С консервативной партией у меня, естественно, были многочисленные связи и точки соприкосновения, ибо представители земельной аристократии часто встречались со мной на придворной или иной охоте, бывали во дворце на приемах или занимали должности при дворе. Через них я мог полностью ориентироваться во всех аграрных вопросах и знать, где у земледельца «жмет сапог».

Свободомыслящие под предводительством своего «вождя без руля и ветрил» не вступали со мной ни в какие отношения; они ограничивались положением оппозиции.

В беседах с г-ми Бенда и Беннигсеном мы часто говорили о будущем либерализма. При этом Бенда высказал однажды следующее интересное суждение: «Не нужно и даже нехорошо, чтобы в Пруссии наследник уклонялся в сторону либерализма. Это нам не годится. Он, собственно говоря, должен быть консерватором, однако с достаточно широким кругозором и без предубеждений против других партий.

Как-то я в разговоре с Беннигсеном выразил мысль, что национал-либералы, для того чтобы притягательная сила старого прусского либерализма не исчезла в народе, должны пересмотреть свою программу, первоначально собравшую их сторонников вокруг либерального знамени под девизом «Возрождение Германского государства и свобода печати», так как это уже давно достигнуто. Беннигсен со мной согласился. Прусские либералы и консерваторы, продолжал я, сделали одну и ту же ошибку: они еще сохранили слишком много воспоминаний о старых конфликтах 1861   1866 годов и при выборной или другой политической борьбе всегда возвращались к привычкам того времени.
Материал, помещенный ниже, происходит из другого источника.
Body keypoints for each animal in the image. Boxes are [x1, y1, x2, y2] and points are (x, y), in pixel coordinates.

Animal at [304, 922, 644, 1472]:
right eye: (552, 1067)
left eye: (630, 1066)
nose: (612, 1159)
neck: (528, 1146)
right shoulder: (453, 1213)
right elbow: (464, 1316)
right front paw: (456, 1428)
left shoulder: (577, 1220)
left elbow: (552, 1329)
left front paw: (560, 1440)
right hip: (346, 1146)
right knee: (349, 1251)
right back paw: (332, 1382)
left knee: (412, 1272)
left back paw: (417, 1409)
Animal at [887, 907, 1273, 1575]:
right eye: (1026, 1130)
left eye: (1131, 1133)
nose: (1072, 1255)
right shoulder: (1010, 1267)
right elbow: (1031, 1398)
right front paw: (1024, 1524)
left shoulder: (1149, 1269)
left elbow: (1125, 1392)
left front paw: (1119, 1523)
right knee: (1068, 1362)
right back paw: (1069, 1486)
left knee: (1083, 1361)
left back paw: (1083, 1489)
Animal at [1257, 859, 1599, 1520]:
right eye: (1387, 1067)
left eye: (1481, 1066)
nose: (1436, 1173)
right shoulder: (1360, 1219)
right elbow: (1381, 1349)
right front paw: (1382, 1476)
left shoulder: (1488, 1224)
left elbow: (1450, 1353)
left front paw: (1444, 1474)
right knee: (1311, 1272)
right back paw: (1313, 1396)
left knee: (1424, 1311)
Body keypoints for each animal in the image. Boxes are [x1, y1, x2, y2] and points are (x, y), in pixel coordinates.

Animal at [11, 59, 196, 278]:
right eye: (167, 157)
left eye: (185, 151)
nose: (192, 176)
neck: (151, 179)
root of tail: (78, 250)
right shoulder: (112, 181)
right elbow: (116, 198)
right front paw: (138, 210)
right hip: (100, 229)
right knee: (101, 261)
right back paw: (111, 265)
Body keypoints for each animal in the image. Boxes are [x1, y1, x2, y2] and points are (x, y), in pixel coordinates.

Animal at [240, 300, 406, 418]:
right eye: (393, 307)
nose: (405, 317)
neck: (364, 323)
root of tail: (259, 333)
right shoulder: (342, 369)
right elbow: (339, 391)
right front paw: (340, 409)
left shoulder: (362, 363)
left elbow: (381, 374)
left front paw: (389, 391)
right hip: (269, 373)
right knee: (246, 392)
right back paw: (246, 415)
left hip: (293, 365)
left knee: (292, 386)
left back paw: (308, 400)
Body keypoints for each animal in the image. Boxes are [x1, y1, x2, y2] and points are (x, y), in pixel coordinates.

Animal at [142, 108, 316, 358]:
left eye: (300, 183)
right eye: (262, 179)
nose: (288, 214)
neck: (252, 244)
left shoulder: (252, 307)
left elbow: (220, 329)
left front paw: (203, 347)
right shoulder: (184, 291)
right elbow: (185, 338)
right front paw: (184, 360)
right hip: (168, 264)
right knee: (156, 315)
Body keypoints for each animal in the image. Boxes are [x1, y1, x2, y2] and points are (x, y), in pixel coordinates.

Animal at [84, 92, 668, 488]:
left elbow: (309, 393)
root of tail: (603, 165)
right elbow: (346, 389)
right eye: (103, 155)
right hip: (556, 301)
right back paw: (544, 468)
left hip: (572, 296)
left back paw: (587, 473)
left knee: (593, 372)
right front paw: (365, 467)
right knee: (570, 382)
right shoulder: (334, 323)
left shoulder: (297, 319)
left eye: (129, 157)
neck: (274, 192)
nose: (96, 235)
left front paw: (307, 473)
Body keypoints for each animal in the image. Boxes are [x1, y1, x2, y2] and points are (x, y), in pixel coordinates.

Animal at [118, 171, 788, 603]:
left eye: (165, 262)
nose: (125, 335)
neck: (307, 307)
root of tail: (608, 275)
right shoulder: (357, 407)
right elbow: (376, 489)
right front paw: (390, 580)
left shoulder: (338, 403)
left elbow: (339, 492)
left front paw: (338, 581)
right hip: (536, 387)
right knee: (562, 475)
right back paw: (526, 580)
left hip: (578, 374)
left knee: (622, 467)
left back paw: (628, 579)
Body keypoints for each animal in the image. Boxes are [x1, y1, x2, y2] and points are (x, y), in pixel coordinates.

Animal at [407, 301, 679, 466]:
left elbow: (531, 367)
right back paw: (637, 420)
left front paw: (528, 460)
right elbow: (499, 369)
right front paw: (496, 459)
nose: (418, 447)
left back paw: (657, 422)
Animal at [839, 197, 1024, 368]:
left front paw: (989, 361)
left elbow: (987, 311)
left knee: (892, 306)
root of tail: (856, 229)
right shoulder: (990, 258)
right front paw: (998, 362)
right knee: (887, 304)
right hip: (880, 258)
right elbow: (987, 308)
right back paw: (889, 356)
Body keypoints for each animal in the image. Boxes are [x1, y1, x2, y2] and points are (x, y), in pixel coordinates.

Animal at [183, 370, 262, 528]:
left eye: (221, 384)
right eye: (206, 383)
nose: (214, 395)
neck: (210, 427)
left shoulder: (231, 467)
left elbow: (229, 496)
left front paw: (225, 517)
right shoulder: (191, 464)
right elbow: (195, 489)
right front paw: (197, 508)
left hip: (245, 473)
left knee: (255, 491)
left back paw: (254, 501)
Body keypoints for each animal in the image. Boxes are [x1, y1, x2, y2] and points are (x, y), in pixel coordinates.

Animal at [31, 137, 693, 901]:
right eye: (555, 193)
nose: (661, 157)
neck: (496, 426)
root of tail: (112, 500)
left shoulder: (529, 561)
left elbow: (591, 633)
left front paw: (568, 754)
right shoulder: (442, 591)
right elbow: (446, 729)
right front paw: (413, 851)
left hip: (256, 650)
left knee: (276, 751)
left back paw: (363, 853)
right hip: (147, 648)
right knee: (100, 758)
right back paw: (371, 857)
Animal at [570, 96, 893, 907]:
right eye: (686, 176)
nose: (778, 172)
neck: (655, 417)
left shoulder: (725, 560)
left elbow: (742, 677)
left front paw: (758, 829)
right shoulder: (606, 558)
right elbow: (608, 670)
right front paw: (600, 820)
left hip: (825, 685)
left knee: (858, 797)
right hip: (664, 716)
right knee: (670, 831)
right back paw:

То время для нашего поколения стало историей и уже прошло. Для нас современность начинается с 1870 года, с новой, объединенной империи; под 1866 годом мы поставили черту. Надо строить сызнова уже на базисе объединенной империи, и партии во имя своих целей должны также сообразоваться с этим, а не хвататься за давно ушедшее и притом еще разъединяющее прошлое. Беннигсен при этом сделал очень меткое замечание, сказав: «Горе северогерманским либералам, если они попадут под начальство южногерманских демократов. Тогда будет конец настоящему, подлинному либерализму. Тогда мы получим замаскированную демократию снизу, которая нам здесь не нужна».